Dr. Brooker, a past president of the Edmonton Chamber of Commerce and a former vice-chair of the University of Alberta Board of Governors, was the institute's chairman at the time. Mr. Bonkowski, meanwhile, came to the institute as a summer student pursuing a U of A engineering physics degree.

At the time, the oil tool industry was almost desperate in its need for perforating gun improvements, Dr. Brooker recalls. "At the institute, Ralf and his colleagues demonstrated how they could focus a laser beam on a metallic tube, then manipulate the tube under the beam. The industry got pretty excited about it."

That euphoria was tempered by the province's decision to dismantle the Alberta Laser Institute. Ultimately, the Brookers invited young Ralf Bonkowski to help them develop the laser-cutters for commercial use.

Since incorporating as Laser Ray Inc. in 1996, the three partners have invested between $3 million and $4 million (including real estate costs) in the enterprise, Dr. Brooker estimates. Like all start-ups, they struggled through an inevitable series of wrong turns and setbacks.

But today, LRI has the capacity to produce about 75 per cent of Alberta's perforating guns and their charge holders. Dr. Brooker says revenues could even reach $6 million in the coming year.

And much of the credit is due to the junior partner and his unique split-laser tube cutter.

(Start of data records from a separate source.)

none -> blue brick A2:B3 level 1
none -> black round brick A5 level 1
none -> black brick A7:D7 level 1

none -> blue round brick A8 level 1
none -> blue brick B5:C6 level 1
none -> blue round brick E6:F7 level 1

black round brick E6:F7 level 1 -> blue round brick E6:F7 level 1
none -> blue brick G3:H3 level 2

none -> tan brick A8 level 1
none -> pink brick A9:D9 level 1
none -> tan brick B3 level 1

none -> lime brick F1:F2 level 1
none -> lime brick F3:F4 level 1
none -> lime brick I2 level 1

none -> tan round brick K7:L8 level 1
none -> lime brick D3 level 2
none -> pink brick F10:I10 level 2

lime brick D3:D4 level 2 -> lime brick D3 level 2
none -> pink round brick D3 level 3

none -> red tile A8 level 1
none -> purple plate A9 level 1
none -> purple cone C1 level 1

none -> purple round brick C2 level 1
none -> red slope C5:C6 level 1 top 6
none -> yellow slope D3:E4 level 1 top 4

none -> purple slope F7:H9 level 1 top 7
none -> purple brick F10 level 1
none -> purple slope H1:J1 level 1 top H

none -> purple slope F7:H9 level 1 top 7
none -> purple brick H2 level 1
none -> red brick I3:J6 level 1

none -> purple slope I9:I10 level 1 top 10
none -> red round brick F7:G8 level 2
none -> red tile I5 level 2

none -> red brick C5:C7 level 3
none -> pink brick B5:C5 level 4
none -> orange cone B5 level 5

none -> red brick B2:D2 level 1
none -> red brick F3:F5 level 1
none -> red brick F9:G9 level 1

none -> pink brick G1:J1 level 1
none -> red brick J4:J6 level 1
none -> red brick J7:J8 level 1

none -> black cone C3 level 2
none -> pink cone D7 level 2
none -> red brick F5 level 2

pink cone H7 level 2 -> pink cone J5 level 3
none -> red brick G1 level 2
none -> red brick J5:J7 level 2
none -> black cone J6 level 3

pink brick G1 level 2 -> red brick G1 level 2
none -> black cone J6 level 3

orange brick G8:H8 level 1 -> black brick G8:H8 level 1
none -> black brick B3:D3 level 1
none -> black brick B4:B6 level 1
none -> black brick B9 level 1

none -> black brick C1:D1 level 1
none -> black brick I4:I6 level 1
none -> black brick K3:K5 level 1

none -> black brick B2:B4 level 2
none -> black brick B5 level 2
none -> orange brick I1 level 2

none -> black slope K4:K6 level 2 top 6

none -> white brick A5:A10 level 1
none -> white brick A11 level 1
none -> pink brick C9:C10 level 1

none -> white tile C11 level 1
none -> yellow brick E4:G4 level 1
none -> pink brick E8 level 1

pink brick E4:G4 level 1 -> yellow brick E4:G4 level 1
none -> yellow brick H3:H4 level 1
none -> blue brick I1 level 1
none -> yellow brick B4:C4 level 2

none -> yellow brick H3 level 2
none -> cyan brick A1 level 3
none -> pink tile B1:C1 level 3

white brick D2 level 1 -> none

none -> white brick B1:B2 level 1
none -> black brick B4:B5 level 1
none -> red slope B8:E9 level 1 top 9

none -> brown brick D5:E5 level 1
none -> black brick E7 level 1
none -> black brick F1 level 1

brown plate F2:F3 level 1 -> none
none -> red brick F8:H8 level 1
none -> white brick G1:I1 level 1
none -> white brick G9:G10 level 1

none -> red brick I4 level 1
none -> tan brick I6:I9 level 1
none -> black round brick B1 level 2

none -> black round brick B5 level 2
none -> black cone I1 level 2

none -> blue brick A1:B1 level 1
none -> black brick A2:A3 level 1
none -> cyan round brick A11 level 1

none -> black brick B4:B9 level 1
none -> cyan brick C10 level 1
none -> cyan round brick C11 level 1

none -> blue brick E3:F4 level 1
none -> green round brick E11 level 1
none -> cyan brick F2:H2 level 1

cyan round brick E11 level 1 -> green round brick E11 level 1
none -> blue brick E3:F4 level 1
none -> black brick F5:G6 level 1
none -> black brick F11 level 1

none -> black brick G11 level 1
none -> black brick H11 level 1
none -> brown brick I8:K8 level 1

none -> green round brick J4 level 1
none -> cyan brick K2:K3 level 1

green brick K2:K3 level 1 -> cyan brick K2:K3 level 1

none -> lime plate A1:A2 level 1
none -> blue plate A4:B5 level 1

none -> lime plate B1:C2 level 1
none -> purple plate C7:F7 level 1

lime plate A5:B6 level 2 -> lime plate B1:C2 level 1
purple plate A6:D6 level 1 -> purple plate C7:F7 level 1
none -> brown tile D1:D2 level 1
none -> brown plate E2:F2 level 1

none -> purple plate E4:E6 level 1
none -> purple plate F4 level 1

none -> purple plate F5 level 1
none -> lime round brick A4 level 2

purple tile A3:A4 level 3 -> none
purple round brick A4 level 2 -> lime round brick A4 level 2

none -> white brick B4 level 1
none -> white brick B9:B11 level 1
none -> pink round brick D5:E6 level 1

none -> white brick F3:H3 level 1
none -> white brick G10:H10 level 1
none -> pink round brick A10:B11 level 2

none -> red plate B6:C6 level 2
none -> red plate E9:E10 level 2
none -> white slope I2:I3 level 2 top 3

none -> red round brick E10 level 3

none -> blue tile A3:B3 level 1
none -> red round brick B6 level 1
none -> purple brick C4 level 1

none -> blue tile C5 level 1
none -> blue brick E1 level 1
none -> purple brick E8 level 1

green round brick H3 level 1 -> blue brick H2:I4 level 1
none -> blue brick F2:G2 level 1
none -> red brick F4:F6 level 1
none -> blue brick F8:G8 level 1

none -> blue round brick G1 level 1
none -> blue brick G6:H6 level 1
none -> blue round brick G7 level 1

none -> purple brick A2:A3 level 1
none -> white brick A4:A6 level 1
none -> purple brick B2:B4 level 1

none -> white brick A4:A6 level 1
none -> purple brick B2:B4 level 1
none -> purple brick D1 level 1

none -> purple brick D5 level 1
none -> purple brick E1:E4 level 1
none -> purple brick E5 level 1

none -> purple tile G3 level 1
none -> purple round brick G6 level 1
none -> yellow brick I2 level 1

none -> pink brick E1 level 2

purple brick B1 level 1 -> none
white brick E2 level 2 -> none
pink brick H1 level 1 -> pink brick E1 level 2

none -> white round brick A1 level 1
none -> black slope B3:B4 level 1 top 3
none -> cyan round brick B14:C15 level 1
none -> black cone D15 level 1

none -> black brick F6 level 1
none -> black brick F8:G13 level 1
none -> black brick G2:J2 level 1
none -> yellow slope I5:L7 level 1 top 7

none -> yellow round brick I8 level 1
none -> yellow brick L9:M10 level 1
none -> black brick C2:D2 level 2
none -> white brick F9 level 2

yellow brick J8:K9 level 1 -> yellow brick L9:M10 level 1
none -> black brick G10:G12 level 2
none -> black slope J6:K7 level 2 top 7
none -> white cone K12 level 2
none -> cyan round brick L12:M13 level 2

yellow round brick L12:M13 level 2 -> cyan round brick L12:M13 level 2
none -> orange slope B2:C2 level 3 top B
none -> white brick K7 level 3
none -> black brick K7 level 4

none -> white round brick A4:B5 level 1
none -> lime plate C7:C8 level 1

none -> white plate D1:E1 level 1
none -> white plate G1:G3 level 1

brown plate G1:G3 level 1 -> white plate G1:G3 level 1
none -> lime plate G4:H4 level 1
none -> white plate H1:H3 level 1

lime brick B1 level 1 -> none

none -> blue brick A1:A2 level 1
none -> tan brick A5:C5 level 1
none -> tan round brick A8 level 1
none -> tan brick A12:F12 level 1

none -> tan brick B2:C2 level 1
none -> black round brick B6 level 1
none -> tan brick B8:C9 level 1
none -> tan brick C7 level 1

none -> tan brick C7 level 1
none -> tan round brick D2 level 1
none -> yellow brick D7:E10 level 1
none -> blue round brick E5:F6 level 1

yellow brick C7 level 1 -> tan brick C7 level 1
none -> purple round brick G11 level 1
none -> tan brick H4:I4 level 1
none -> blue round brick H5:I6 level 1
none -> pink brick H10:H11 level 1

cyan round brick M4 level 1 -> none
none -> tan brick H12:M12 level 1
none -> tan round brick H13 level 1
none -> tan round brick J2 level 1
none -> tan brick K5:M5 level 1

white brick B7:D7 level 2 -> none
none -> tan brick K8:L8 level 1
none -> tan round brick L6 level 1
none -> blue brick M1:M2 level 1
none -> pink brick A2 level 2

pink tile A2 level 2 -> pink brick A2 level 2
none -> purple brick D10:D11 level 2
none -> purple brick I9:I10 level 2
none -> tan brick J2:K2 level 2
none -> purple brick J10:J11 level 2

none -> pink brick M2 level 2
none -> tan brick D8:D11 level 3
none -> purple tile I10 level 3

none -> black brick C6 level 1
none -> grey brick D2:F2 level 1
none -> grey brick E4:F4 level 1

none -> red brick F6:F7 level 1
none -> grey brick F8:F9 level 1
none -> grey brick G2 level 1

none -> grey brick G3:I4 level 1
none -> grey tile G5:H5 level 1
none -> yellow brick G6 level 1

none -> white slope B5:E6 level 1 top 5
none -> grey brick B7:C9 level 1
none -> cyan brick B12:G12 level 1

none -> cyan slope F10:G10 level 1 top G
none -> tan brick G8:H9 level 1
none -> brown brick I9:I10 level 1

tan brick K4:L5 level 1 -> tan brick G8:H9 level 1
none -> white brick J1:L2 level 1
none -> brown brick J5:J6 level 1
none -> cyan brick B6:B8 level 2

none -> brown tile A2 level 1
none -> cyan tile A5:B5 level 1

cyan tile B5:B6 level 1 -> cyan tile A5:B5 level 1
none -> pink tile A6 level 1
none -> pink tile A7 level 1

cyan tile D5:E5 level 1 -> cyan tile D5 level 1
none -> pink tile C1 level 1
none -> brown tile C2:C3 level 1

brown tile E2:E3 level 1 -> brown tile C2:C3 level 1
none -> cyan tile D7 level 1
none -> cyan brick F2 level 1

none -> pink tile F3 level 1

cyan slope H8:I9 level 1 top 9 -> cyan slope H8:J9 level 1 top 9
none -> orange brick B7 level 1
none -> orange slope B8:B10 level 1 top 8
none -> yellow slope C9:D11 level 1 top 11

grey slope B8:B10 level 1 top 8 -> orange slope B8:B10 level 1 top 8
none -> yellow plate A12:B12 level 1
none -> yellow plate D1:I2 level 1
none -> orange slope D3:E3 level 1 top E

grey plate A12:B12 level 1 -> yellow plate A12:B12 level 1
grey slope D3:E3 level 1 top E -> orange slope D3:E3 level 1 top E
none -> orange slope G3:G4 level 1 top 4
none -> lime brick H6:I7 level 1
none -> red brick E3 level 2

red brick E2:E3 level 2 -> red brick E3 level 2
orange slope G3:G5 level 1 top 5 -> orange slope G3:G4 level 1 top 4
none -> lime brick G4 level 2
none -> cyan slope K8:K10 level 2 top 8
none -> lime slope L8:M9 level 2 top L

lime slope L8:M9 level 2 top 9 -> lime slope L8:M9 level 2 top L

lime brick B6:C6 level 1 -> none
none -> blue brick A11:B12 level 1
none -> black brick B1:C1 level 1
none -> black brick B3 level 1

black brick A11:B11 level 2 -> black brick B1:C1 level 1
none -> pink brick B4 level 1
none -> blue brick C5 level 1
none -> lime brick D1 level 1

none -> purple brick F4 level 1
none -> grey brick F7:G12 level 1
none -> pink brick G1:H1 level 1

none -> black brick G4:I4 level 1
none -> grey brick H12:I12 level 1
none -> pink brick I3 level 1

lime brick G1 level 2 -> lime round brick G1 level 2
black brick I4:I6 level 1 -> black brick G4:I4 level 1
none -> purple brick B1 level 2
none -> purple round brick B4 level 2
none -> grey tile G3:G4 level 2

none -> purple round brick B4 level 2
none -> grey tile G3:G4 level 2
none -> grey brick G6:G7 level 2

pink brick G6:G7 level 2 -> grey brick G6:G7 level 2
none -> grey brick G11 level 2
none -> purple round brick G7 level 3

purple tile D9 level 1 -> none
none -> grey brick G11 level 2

This innovative machine incorporates linear-induction motors and splits the beam from a single laser generator into two sets of cutting optics.

Result: twice the production.

"It took Ralf almost two years before he'd agree to release it for commercial work," said Dr. Brooker, complimenting his youthful partner's professionalism. Dr. Brooker is also proud that the company has achieved so much on private capitalization.

"I've always believed in the entrepreneurial, risk-taking side of things," Dr. Brooker concludes with a broad wink. "Having said that, it's time for a vacation."